El primer oro olímpico llegó en Sochi 2014, en unos Juegos donde Yarnold era una de las favoritas pero no la gran favorita al título. Su actuación en las cuatro mangas fue progresivamente mejor, con un descenso final que estableció el mejor tiempo de la competición y la colocó en lo más alto del podio. La victoria fue celebrada en Gran Bretaña como un momento deportivo de primer orden, continuando la tradición iniciada por Williams en Vancouver. Pero lo verdaderamente extraordinario llegó cuatro años después, en PyeongChang 2018. La defensa de un título olímpico en deportes de cronómetro puro es una de las hazañas más difíciles del deporte, y en el skeleton nadie lo había conseguido jamás. Yarnold lo hizo con una actuación dominante que no dejó dudas sobre quién era la mejor del mundo, ganando el oro con claridad y entrando en la historia del skeleton con un palmarés que probablemente nunca sea igualado en su deporte.
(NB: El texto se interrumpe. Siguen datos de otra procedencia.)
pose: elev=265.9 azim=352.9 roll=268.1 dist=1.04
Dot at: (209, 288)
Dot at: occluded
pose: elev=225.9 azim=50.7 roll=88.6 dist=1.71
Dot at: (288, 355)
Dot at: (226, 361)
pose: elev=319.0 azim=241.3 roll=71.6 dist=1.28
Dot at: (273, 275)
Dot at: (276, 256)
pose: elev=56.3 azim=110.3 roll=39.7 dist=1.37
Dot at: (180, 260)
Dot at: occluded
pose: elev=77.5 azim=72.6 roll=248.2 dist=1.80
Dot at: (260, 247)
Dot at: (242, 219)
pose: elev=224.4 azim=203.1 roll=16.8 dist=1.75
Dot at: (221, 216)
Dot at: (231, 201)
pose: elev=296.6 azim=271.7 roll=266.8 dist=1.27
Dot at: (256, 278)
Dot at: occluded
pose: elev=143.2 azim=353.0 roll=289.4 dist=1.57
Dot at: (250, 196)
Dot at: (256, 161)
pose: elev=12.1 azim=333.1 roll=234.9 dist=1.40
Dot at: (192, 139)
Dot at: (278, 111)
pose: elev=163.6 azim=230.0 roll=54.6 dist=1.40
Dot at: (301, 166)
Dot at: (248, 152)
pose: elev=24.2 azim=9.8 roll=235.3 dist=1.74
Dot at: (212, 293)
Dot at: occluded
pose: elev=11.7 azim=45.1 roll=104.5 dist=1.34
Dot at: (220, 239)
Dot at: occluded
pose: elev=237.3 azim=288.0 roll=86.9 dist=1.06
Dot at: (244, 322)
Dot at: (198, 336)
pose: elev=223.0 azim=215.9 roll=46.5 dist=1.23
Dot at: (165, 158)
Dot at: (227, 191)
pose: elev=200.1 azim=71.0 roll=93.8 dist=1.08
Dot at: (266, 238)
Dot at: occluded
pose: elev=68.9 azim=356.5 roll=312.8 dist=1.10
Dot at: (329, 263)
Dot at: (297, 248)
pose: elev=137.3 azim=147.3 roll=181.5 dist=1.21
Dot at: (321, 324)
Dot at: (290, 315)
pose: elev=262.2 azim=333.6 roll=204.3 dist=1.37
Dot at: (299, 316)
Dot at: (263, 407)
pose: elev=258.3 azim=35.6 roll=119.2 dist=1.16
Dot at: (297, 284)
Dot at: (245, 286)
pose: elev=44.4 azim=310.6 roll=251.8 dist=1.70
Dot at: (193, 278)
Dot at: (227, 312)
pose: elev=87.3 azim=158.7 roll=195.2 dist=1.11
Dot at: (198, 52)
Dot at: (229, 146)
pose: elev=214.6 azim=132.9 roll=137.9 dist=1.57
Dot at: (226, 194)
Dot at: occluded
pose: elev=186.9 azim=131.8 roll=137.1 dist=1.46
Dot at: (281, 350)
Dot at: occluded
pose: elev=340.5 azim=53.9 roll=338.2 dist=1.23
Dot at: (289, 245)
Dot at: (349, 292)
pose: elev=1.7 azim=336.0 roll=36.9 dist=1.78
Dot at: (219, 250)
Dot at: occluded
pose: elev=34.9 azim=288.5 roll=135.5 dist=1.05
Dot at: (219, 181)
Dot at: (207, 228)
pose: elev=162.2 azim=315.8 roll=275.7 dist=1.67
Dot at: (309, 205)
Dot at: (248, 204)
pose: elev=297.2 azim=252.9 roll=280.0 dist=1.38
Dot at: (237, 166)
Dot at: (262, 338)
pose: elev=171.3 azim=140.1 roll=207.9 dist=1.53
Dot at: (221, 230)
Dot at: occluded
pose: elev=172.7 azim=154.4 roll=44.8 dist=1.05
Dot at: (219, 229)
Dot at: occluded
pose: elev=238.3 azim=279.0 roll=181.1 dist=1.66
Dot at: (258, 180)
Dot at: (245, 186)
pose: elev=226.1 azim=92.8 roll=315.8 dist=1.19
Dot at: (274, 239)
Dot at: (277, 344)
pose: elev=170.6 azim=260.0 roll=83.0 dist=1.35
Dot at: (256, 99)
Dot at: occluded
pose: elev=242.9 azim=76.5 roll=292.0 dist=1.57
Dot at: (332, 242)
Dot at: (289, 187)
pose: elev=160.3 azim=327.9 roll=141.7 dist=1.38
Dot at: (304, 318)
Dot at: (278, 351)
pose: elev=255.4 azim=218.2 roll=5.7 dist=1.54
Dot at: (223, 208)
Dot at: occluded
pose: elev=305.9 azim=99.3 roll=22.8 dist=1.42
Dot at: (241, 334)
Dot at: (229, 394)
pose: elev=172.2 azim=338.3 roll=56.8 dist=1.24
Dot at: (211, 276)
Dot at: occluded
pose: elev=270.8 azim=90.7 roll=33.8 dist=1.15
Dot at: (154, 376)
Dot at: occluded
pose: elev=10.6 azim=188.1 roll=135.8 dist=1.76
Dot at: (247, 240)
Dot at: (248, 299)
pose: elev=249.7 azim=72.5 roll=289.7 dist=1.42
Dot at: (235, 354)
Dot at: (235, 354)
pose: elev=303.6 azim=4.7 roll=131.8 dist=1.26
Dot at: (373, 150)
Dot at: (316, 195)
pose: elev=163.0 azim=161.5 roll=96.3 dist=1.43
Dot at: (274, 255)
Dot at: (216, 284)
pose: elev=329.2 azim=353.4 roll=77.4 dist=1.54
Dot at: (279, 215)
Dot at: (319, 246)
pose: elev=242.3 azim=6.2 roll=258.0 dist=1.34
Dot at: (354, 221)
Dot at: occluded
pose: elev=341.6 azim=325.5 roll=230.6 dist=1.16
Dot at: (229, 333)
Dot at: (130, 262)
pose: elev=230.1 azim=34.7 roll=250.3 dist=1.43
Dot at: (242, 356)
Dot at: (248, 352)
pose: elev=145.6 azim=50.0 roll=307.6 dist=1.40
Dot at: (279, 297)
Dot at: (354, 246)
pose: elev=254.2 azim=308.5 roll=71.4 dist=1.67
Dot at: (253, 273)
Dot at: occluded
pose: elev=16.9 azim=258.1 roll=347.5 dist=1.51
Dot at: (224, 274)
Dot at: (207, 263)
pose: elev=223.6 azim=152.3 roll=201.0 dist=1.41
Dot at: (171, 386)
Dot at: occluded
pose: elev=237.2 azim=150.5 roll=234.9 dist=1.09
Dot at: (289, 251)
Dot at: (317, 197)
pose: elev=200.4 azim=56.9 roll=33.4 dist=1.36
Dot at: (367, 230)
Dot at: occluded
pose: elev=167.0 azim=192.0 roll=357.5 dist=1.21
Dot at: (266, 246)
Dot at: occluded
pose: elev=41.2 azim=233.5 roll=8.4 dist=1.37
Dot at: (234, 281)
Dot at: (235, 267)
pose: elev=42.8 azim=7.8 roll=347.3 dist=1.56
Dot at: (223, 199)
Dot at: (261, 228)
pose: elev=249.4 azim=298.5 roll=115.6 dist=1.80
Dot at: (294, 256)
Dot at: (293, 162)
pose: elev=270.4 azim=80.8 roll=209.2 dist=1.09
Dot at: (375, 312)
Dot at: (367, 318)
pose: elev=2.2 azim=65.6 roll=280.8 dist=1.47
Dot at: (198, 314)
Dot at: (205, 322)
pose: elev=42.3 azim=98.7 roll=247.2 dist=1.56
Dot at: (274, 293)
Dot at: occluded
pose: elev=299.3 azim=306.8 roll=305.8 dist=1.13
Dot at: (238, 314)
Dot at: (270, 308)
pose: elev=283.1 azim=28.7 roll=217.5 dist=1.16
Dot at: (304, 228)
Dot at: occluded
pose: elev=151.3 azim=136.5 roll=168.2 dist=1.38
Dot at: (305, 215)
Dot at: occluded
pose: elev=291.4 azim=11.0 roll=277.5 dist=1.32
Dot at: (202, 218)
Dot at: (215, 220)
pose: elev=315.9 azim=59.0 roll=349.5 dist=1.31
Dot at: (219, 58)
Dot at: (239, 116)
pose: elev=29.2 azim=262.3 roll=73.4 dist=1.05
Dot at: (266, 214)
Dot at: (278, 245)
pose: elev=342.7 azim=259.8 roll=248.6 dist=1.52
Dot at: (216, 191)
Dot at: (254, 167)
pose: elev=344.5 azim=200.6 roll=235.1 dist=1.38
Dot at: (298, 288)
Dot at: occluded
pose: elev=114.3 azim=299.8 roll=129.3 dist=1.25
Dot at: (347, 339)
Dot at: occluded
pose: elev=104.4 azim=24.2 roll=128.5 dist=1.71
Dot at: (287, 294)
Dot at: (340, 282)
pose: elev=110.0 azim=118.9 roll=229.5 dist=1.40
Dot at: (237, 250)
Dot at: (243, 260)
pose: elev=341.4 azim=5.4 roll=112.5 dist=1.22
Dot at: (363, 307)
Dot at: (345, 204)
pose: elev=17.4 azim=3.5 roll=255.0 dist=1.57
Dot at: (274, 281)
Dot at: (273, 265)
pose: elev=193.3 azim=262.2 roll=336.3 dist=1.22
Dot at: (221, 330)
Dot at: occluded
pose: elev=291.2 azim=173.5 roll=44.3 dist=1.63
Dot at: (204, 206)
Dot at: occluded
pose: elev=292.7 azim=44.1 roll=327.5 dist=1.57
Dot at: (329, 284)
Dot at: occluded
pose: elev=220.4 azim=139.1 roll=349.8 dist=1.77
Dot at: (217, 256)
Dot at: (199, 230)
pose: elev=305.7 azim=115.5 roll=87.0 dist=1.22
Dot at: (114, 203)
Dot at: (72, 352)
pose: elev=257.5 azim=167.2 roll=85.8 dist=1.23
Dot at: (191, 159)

El modelo de éxito de Yarnold, combinando la selección de talentos de atletas de otros deportes, la formación técnica intensiva y el apoyo psicológico y científico de primer nivel, ha convertido al programa British Skeleton en el referente mundial del deporte. Su retirada en 2018, con 29 años y en la cima de su carrera, fue una decisión que ella misma describió como el colofón natural de un viaje completado, dejando el skeleton con un legado que difícilmente tendrá parangón.